Он прошел в комнату, и диван привычно скрипнул под его весом. Включился телевизор. Я осталась на кухне одна. Остывший ужин, пятно на скатерти, гул стиральной машины в ванной.
Игорь не работал третий месяц. Его "тонкую натуру" не ценили начальники-самодуры, а "копеечная зарплата" унижала его достоинство. Зато достоинство отлично позволяло ему жить на мою зарплату медсестры и деньги, которые тайком подкидывал мой отец.
Звонок в дверь тренькнул коротко и неуверенно. Я знала, кто это.

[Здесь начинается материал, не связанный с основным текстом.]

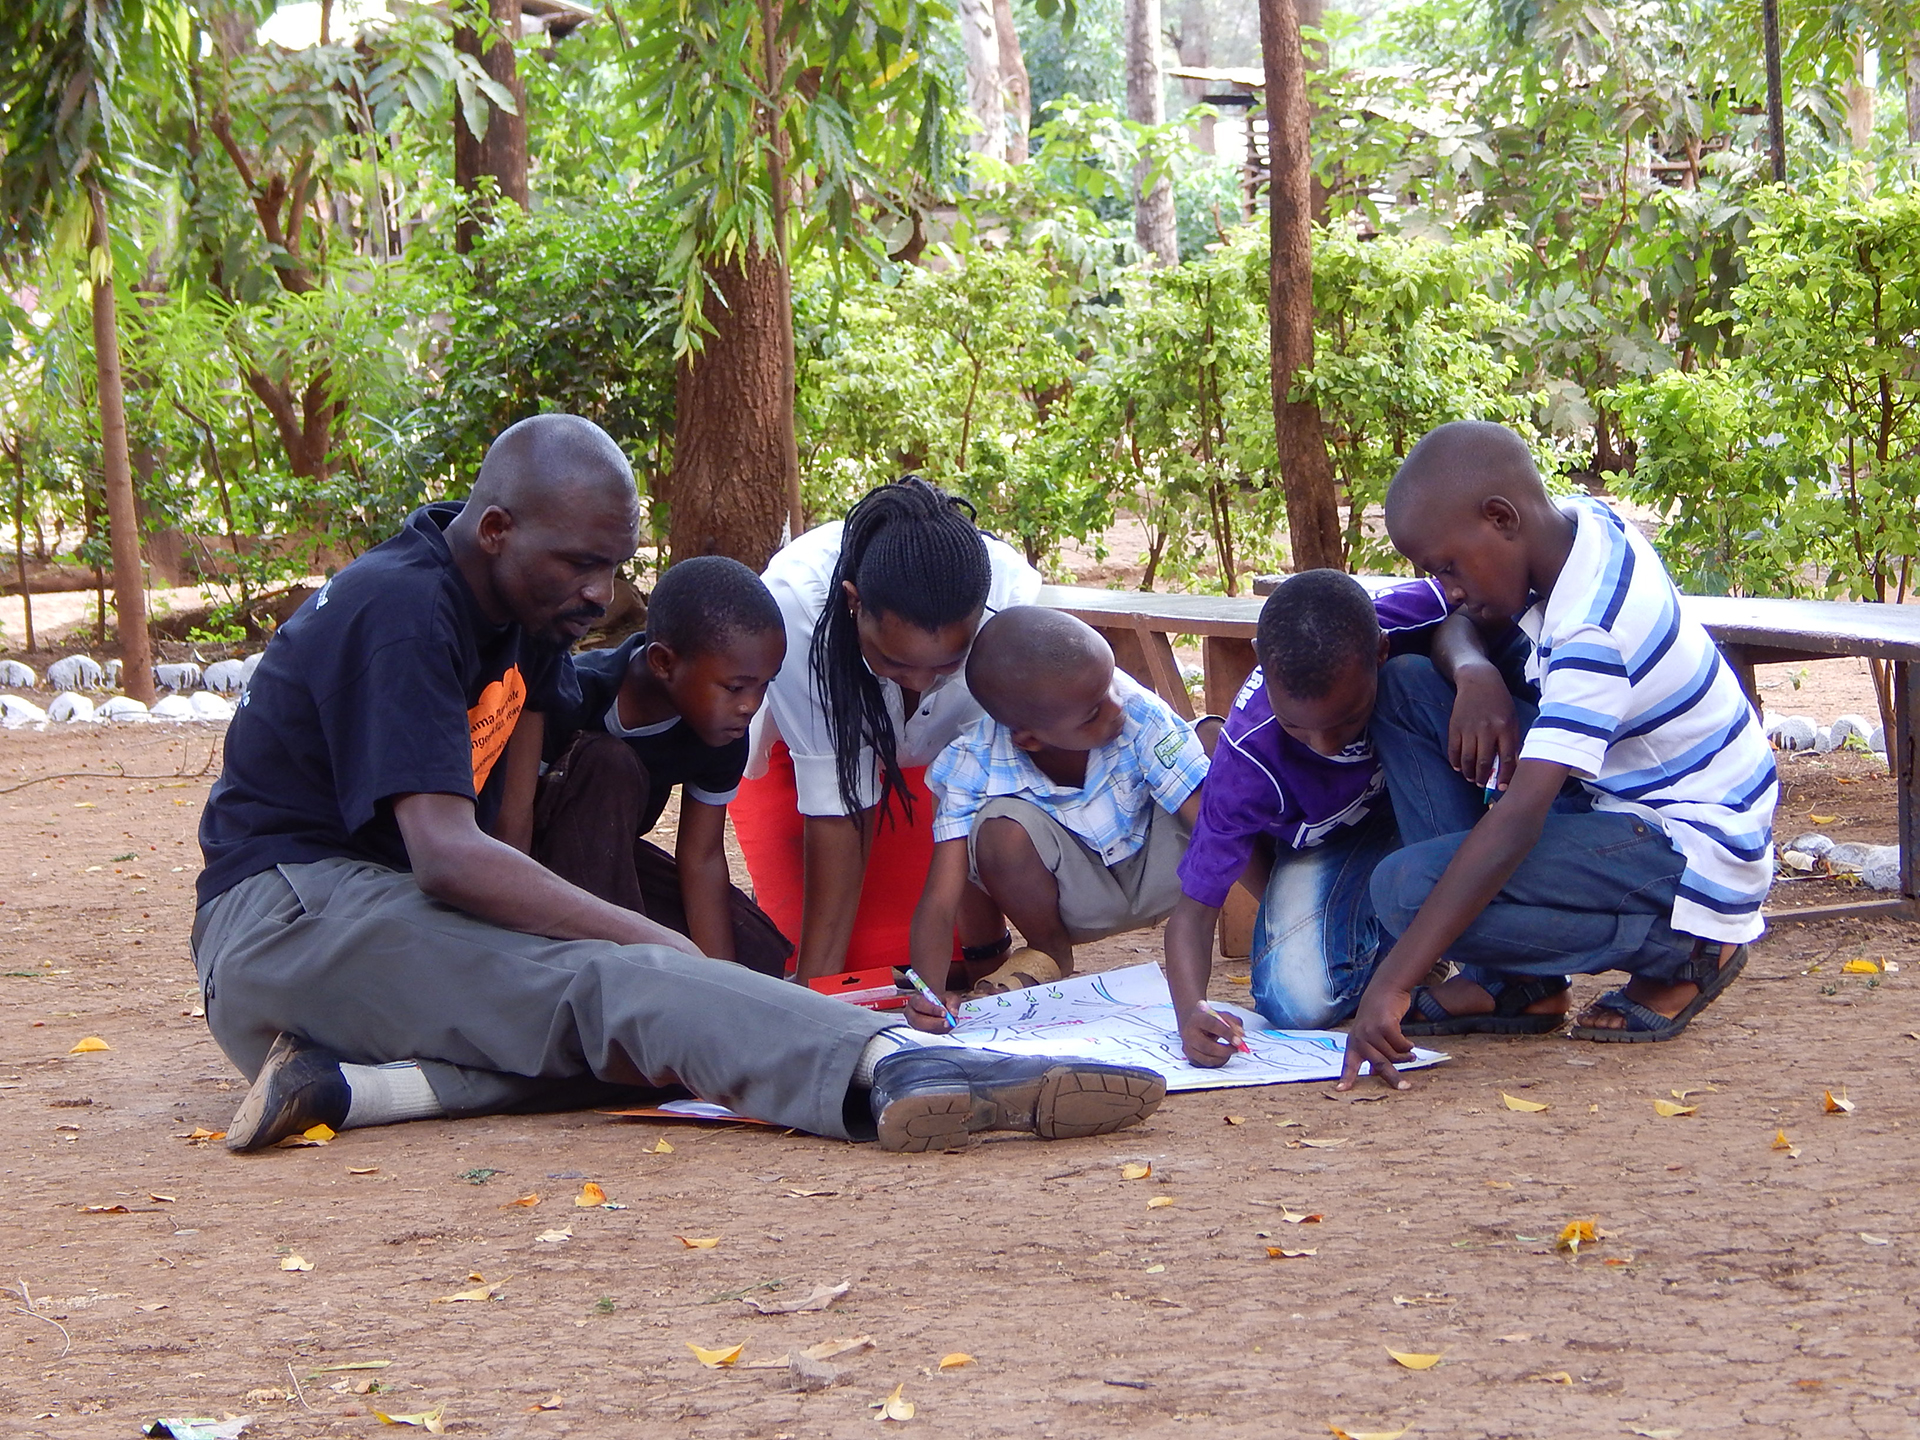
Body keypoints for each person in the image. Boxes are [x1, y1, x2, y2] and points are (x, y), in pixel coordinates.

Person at [191, 414, 1166, 1154]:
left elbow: (511, 826)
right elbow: (449, 854)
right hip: (288, 919)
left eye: (613, 568)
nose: (597, 595)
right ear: (494, 529)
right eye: (579, 564)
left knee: (634, 1030)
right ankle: (897, 1069)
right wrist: (656, 946)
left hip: (358, 930)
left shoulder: (519, 623)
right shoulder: (402, 612)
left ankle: (354, 1088)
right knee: (625, 983)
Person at [1337, 420, 1778, 1090]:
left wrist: (1392, 983)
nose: (1448, 590)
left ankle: (1683, 951)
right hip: (1619, 794)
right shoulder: (1578, 526)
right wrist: (1473, 673)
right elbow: (1460, 624)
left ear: (1501, 517)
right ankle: (1515, 984)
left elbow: (1516, 824)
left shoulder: (1592, 631)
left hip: (1693, 842)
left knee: (1404, 891)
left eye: (1448, 567)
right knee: (1406, 687)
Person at [1166, 570, 1510, 1066]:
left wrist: (1472, 666)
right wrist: (1190, 1012)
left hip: (1435, 799)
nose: (1326, 744)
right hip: (1337, 842)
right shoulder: (1246, 759)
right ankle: (1410, 951)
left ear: (1379, 651)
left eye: (1347, 719)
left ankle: (1495, 972)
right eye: (1297, 728)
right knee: (1293, 1001)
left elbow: (1492, 596)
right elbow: (1193, 913)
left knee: (1410, 681)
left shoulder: (1403, 616)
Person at [732, 477, 1042, 981]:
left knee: (954, 962)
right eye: (895, 663)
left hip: (941, 780)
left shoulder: (1011, 600)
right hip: (804, 771)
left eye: (948, 664)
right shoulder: (797, 606)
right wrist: (822, 992)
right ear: (854, 604)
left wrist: (986, 951)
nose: (921, 681)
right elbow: (837, 804)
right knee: (826, 959)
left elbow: (977, 780)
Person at [902, 608, 1209, 1021]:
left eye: (1109, 684)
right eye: (1091, 714)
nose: (1115, 707)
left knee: (1214, 748)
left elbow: (1218, 836)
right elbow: (941, 900)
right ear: (1029, 739)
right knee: (999, 831)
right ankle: (1048, 952)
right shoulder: (970, 763)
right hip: (1078, 904)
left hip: (1176, 879)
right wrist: (928, 996)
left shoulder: (1135, 710)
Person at [509, 556, 792, 976]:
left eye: (764, 684)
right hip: (532, 864)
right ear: (663, 662)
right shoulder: (573, 692)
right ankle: (616, 978)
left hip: (612, 863)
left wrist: (724, 984)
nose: (751, 705)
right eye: (735, 687)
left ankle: (663, 976)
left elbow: (702, 856)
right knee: (608, 763)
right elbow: (513, 820)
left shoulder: (721, 730)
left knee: (757, 950)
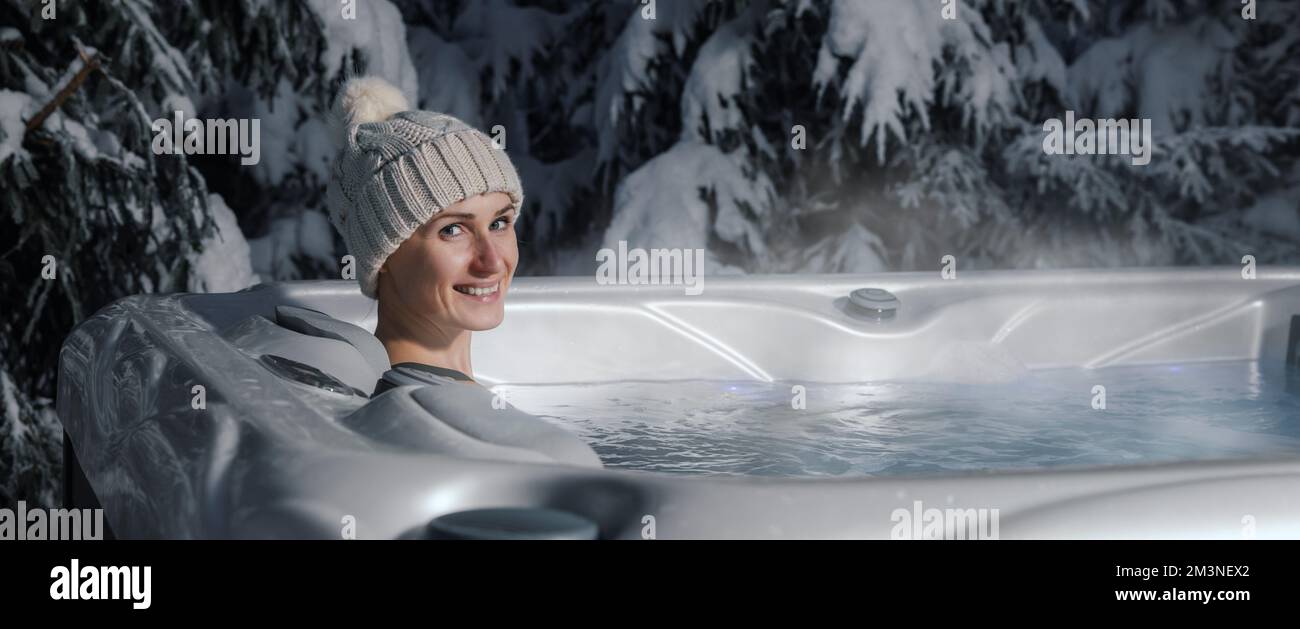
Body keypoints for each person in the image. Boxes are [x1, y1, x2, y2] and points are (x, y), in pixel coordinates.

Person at [324, 76, 523, 396]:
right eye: (452, 229)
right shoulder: (419, 421)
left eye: (499, 223)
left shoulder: (450, 408)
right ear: (382, 253)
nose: (493, 261)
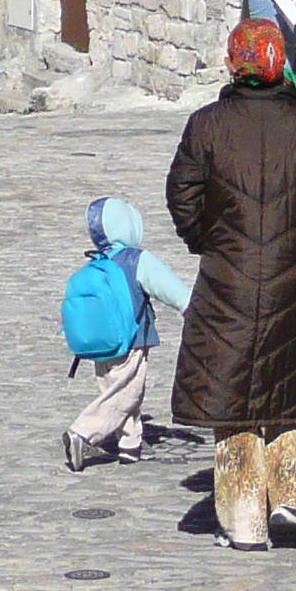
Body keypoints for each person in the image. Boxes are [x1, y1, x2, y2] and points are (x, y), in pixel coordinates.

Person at [167, 14, 296, 550]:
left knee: (233, 401)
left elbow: (182, 195)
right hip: (294, 281)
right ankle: (294, 498)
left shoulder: (206, 126)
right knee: (287, 393)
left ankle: (245, 515)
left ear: (233, 64)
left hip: (227, 279)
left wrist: (209, 241)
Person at [62, 196, 192, 472]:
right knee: (126, 395)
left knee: (117, 391)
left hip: (103, 344)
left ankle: (130, 445)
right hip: (131, 340)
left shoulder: (97, 262)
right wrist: (190, 305)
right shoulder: (136, 260)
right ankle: (82, 433)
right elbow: (166, 285)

На пороге стоял папа. В старой, но чистой куртке, с неизменным рюкзаком за плечами. От него пахло холодом и дешевым табаком.
— Ленусь, привет. Я там это... картошки привез. И кран посмотреть, ты говорила, капает.
— Пап, ну зачем ты по такой погоде... — я потянула его за рукав в тепло прихожей. — Скользко же, гололед страшный.
Из комнаты выглянул Игорь. Окинул отца взглядом с головы до ног, задержавшись на стоптанных ботинках.
— А, Виктор Петрович. Явились. Ну, проходите, раз пришли. Только разувайтесь аккуратнее, грязи не натащите. У нас только помыто.
Папа суетливо закивал, стягивая обувь. Он всегда робел перед Игорем. Для папы, который десять лет жизни утопил в водке, а потом пять лет выкарабкивался, Игорь был "человеком высшего сорта". Высшее образование, родители — интеллигенция, чистая речь, белая рубашка.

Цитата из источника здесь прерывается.